Dos décadas después de que Lessing llegara a Londres, Kate Millett defendía su tesis doctoral en Columbia: se titulaba ‘Política sexual’ y se publicó poco después como ensayo, convirtiéndose en un superventas donde se afirmaba por primera vez que las relaciones sexuales son relaciones de poder.

A Millett le dio fama, dinero, prestigio académico y político y también una buena ración de polémica (confesar en la portada de la revista 'Time' su lesbianismo no ayudó). Desde el ala clásica del feminismo encabezada por Betty Friedan -la autora de ‘La mística de la feminidad’ que destapó el malestar de las amas de casa- se vio en lesbianas como Millett una “amenaza lavanda” que podía robarles protagonismo y fueron a por ella. 

Millett militaba en esa máxima tan asumida hoy, la de que lo personal es político, que en los 60 y 70 generaba sarpullidos.

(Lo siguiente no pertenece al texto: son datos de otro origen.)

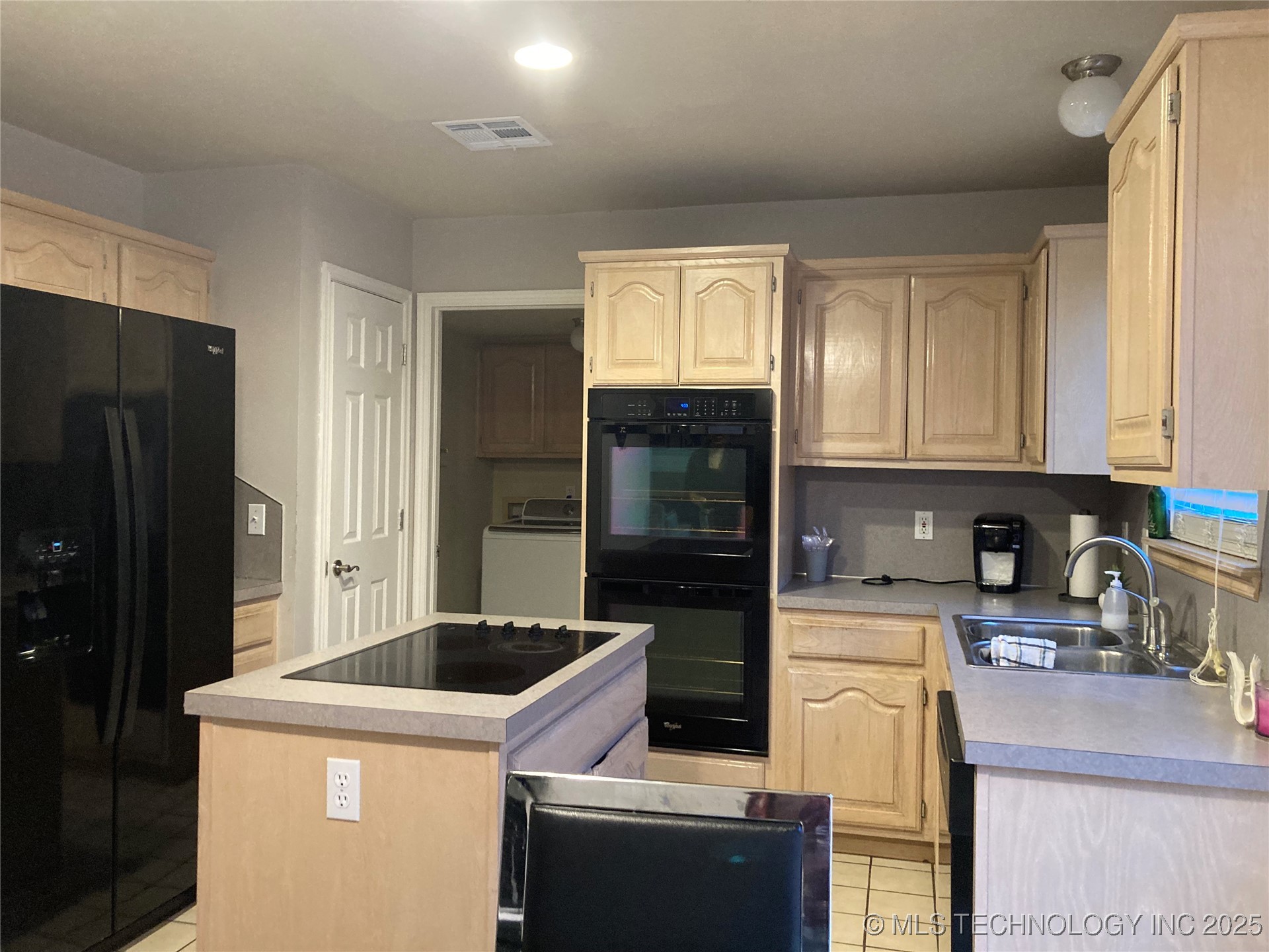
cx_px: 634
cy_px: 476
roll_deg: -2.1
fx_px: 1026
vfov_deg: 49.7
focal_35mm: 28
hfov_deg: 63.4
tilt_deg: +0.5
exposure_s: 1/30
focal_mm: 3.99
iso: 320
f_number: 1.8
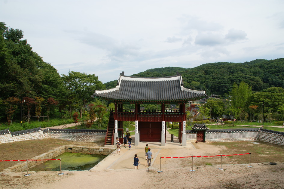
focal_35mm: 30
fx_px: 236
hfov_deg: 62.0
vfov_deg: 43.5
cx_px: 142
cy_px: 94
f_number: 10
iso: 100
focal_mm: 20
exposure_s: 1/125
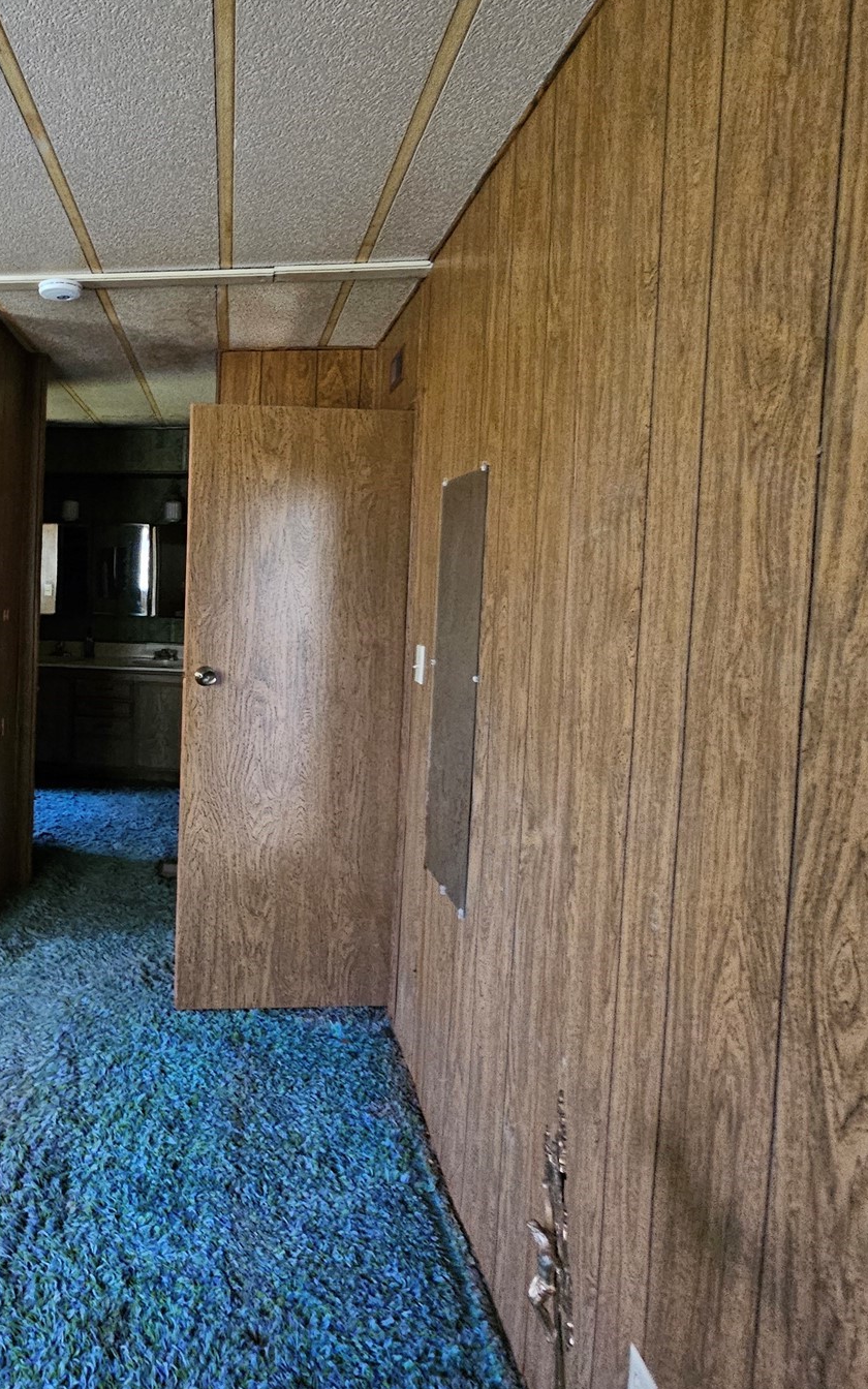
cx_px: 62
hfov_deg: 49.9
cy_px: 642
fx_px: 795
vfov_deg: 82.1
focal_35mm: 21
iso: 640
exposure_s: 1/24
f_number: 2.2
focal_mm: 2.2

La idea de contar su vida privada partía de una idea: solo haciendo visibles las experiencias personales de las mujeres se lograría revertir todo el conjunto de “dispositivos culturales” que las oprimen y acabar de una vez por todas con la “colonización interior”. Exponer su sexualidad y su agitada vida sentimental tuvo un alto coste personal. “Yo ya no puedo ser Kate Millett”, escribiría años después, “es un chiste que se cuenta en una fiesta. No es nadie. Sólo soy el miedo en mis intestinos”. 

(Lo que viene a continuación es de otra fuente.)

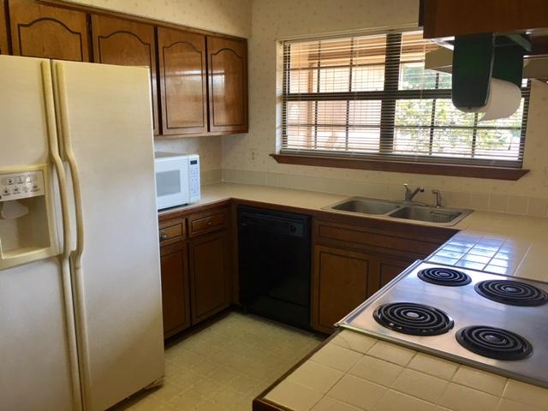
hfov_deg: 61.7
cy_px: 206
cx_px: 274
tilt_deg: -11.9
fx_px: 459
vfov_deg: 48.2
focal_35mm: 29
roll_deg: -0.4
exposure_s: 1/33
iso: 40
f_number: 2.2
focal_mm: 4.15
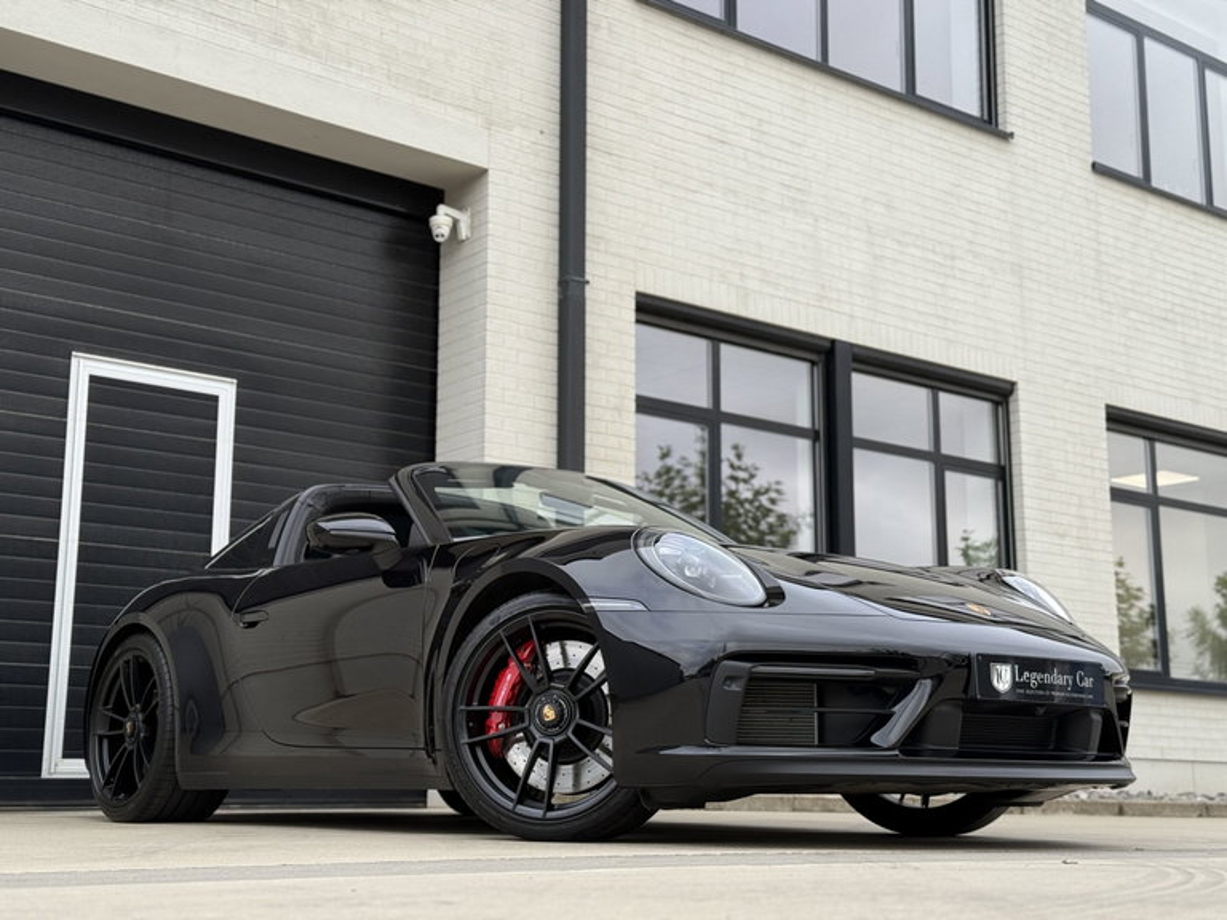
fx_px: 1701
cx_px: 614
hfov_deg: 39.7
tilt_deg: +11.1
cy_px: 460
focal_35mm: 48
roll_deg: -0.3
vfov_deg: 30.3
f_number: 1.78
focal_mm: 6.76
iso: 80
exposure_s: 1/794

Caja Negra acaba de publicar ‘Manual de la feminista aguafiestas’ de Sara Ahmed, una de las voces más respetadas hoy dentro del feminismo. El libro está dirigido a todas esas mujeres que han arruinado más de una cena por no reírse del chiste ofensivo de turno. “¿Las han llamado conflictivas por señalar un conflicto? ¿Basta con que abran la boca en una reunión para que los demás asistentes pongan los ojos en blanco, como queriendo decir: ‘Ahí empieza otra vez’?”, escribe Ahmed, que alterna fiereza, academicismo y humor en su ensayo. 

Estudiosa de la queja

Ahmed era profesora en la Universidad de Goldsmiths de Londres hasta que, harta de ver cómo la institución ignoraba las quejas de los estudiantes, renunció a su puesto. Desde entonces se ha convertido en toda una estudiosa de la queja (su último libro es '¡Denuncia! El activismo de la queja frente a la violencia institucional'). En ‘Manual de la feminista aguafiestas’ abraza el conflicto como la única manera de cambiar las cosas y lo hace sin esquivar preguntas difíciles como: ¿merece la pena discutir con un racista o machista o el mero hecho de hacerlo eleva el rango de una posición a digna de ser debatida? 

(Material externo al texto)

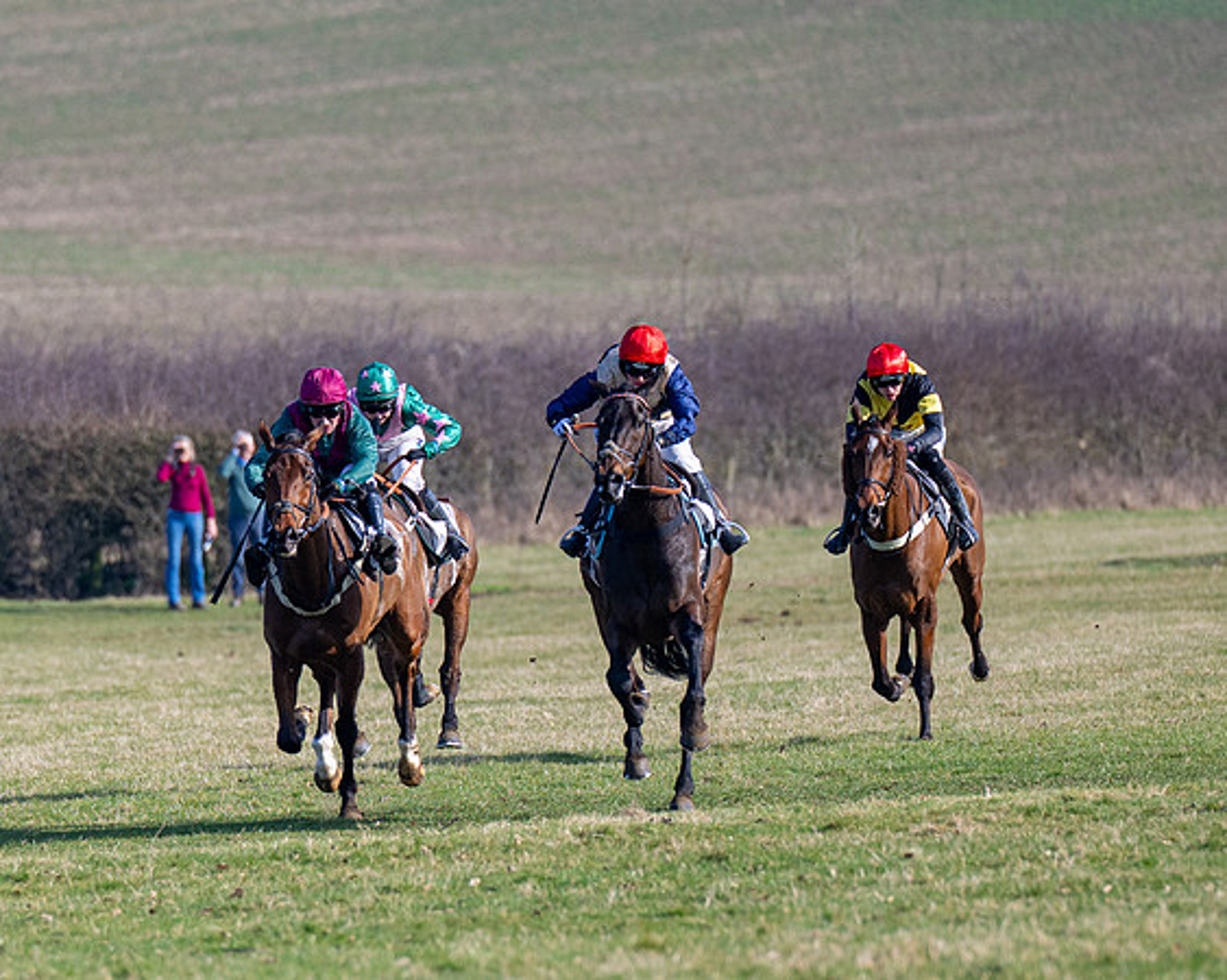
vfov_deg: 2.5
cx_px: 157
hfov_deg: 3.2
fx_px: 22135
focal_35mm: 610
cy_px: 745
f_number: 2.8
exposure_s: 1/1600
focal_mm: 200
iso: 100
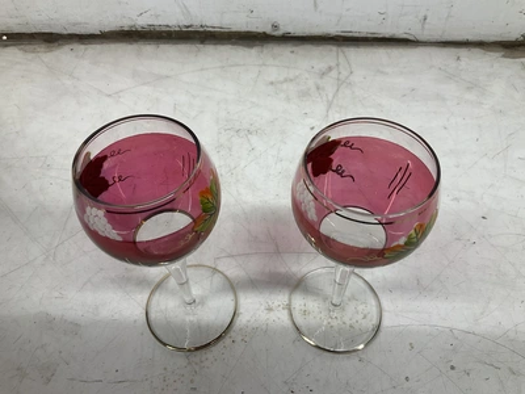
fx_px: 440
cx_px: 262
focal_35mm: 29
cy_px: 197
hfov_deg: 61.7
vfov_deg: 48.2
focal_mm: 3
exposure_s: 1/120
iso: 32
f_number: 1.8
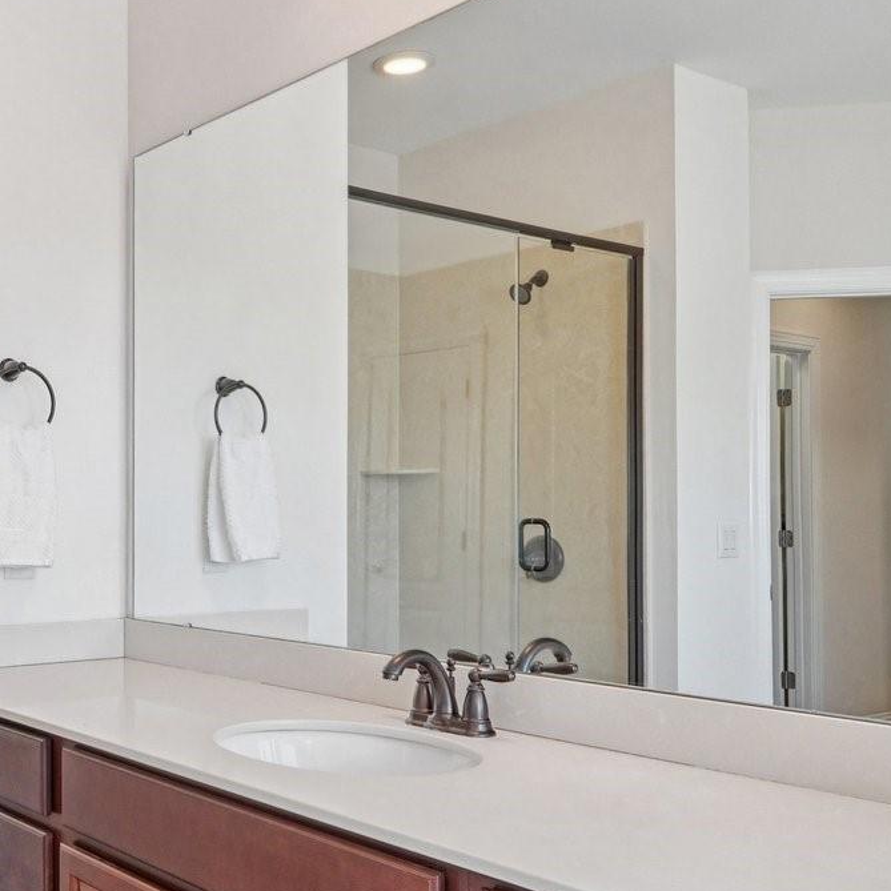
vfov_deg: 42.7
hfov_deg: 40.2
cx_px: 117
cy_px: 529
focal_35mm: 39
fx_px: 1136
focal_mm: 10
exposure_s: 1/15
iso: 400
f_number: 8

La militancia cotidiana tiene un coste personal alto (la propia autora abre el libro narrando una tensa cena familiar donde discute con su padre) y Ahmed no rehuye los temas más espinosos, la cara b de ser una feminista aguafiestas: nadie nace con vocación de ser tomada por una engreída, una histérica, una plasta, una resentida o una pesada. El compromiso implica renuncias como la de la propia Ahmed, que dijo adiós a un puesto en la academia y un sueldo. “No estamos ‘buscando’ causar infelicidad; estamos ‘dispuestas’ a causarla”, escribe. 

El ensayo es una defensa de la impaciencia y la ira como combustibles para la protesta, una opinión muy poco popular ahora que tanto se critica la “política de las emociones”. También es un elogio de la incomodidad como reveladora de mundos, un recordatorio de que callar sobre la violencia también es violencia y de que “el poder funciona haciendo que sea difícil desafiar cómo funciona”.